SÃO PAULO - O presidente da Rússia, Vladimir Putin, determinou pela primeira vez a mobilização de até 300 mil reservistas para lutar na Guerra da Ucrânia, uma protelada admissão de que sua campanha de 210 dias para subjugar o vizinho fracassou em seus objetivos — não derrubou o governo de Volodimir Zelenski e sofreu reveses recentes.
Em pronunciamento pré-gravado na TV na manhã desta quarta-feira (21) (madrugada no Brasil), o russo disse também que irá proteger as populações de território ocupados que pretende anexar após referendos a serem feitos em quatro regiões ucranianas no leste e no sul do país a partir de sexta (23). E que está disposto fazer isso com armas nucleares contra os EUA e aliados que apoiam Kiev.
Segundo o presidente, a Rússia enfrenta 1.000 km de linhas de frente contra o Ocidente na Ucrânia — uma referência ao fato de que os EUA e aliados forneceram bilhões de dólares em armas e inteligência a Kiev. "Na sua política agressiva antirrussa, o Ocidente cruzou todas as linhas", disse Putin.
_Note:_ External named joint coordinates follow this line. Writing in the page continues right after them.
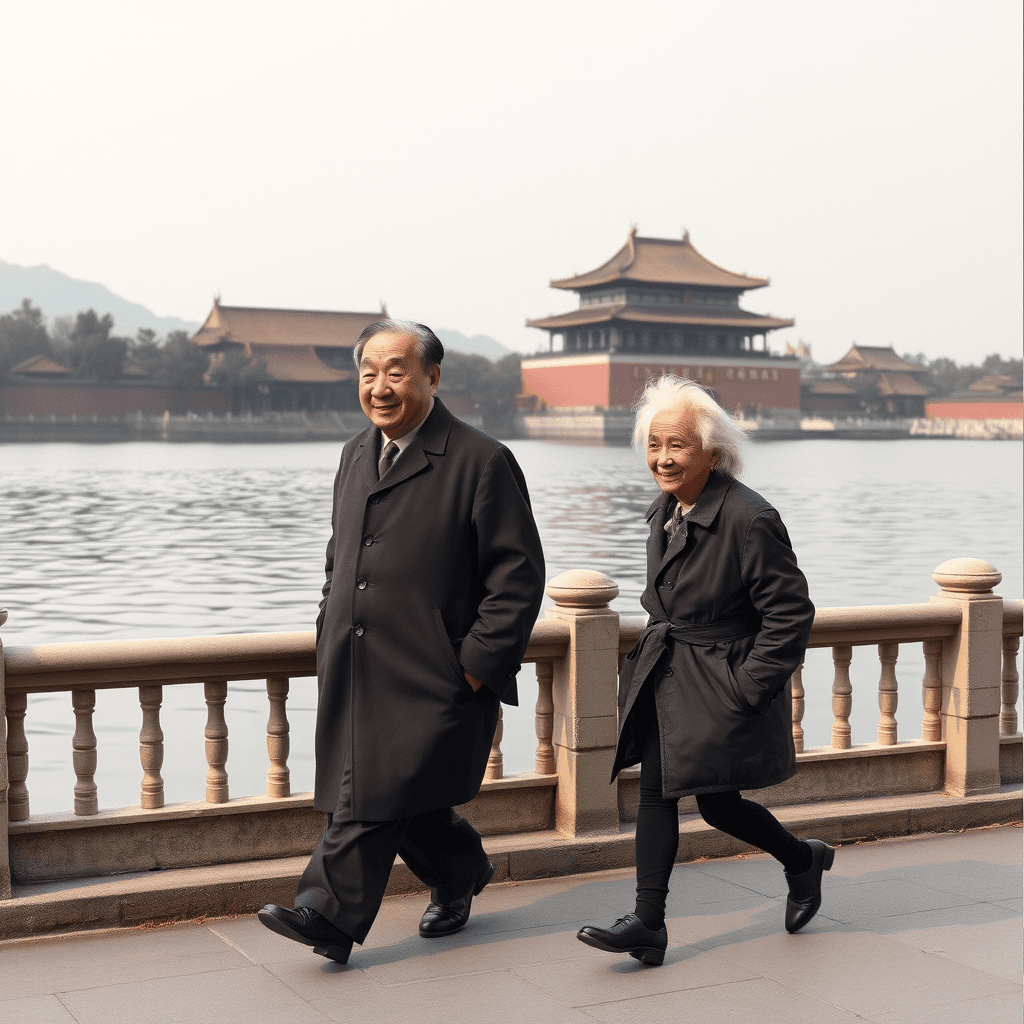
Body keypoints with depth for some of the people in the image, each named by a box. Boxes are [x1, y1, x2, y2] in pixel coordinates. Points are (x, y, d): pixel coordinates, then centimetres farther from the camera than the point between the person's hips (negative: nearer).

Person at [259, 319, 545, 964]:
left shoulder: (483, 462, -10)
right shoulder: (357, 455, 13)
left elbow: (519, 575, -10)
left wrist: (477, 664, -14)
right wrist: (332, 636, 16)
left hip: (431, 676, -7)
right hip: (357, 672, 7)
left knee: (374, 796, -12)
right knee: (410, 801, 13)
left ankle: (330, 915, -7)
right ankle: (463, 875, 36)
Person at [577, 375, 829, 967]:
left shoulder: (748, 518, -20)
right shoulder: (666, 511, 5)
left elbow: (791, 611, -16)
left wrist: (749, 690, -16)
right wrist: (660, 639, 14)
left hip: (723, 684, -7)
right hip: (666, 674, 8)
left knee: (718, 802, 3)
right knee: (655, 791, 3)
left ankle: (805, 860, 31)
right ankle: (649, 924, 7)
"Chantagem nuclear tem sido usada, e não estamos falando apenas do bombardeio da usina de Zaporíjia. Mas também de pronunciamentos de altos representantes da Otan sobre a possibilidade de usarem armas de destruição em massa contra a Rússia", afirmou o líder — no domingo (18), o presidente americano Joe Biden havia alertado o russo a não usar a bomba, insinuando reação proporcional.
"Eu gostaria de relembrar que nosso país também tem vários meios de destruição, e em alguns casos eles são mais modernos do que aqueles de países da Otan. Quando a integridade de nosso país é ameaçada, é claro que que nós iremos usar todos os meios à nossa disposição para proteger a Rússia e seu povo. Isto não é um blefe."
Aqui, Putin se referia ao movimento que levou à escalada dramática, esperada desde que o Ocidente se reuniu em coro para condenar Putin e sua guerra no debate da Assembleia-Geral da ONU, iniciado nesta terça (20) com críticas ao russo feitas inclusive pelo secretário-geral António Guterres.
A resposta russa veio na forma do anúncio de que administradores das duas repúblicas separatistas do Donbass, o leste russófono da Ucrânia composto pelas províncias de Lugansk e Donetsk, promoveriam um referendo pedindo a anexação. Ali, boa parte do território está fora do controle de Kiev desde 2014, na esteira da anexação da Crimeia por Putin, que reagia à derrubada de um governo aliado em Kiev.
Em Lugansk, a ocupação é quase total, salvo algumas vilas perto da fronteira com Kharkiv, mas a situação em solo é fluida. A dúvida maior é sobre a fronteira que os russos deverão reclamar em Donetsk, cuja capital provincial homônima é governada por separatistas desde a guerra civil iniciada em 2014, na esteira da anexação da Crimeia, por sua vez uma resposta de Putin à queda do governo pró-Kremlin em Kiev.
Em Donetsk, cerca de 60% do território está em mãos rebeldes e russas, e as forças ucranianas têm posições bem defendidas na província. Na noite de segunda, o presidente Volodimir Zelenski afirmou em Kiev que as tropas russas estão "fugindo em pânico" em vários pontos das frentes de batalha.
O embaixador de Lugansk em Moscou, Rodion Mirochnik, deu inclusive pistas do verniz legalista do processo: ele seria submetido à Organização de Segurança de Xangai, a entidade multinacional criada pela China que sediou o encontro Putin-Xi, e aos países do Brics, bloco que une Brasil, Rússia, Índica, China e África do Sul.
É de se especular qual seria a reação do governo de Jair Bolsonaro (PL) a um pedido desses, dado que ele manteve a boa relação com Putin ao longo da guerra e recebeu agradecimentos russos por isso, ainda que o Brasil condene a invasão em si.
Como seria previsível, a Duma (Câmara baixa do Parlamento russo) apoiou com entusiasmo a iniciativa. Significativamente, ela também aprovou nesta terça uma lei endurecendo o regime de punição para quem desertar durante situações de combate ou mobilização geral --deixando assim mais um instrumento pronto para Putin caso ele altere sua política, o que de todo modo parece difícil dado à impopularidade de tal movimento.
O presidente russo está sob pressão. Membros mais linha-dura de sua elite têm se pronunciado em favor de uma guerra mais ampla e destrutiva, envolvendo os números de soldados necessários para alguma vitória — o fracasso em tomar Kiev na primeira semana do conflito se deveu, entre outras coisas, à escassez de tropa.
Os movimentos desta semana parecem ampliar o leque à disposição do líder, que aposta no confronto com o Ocidente para galvanizar o apoio que segue recebendo apesar das críticas pontuais.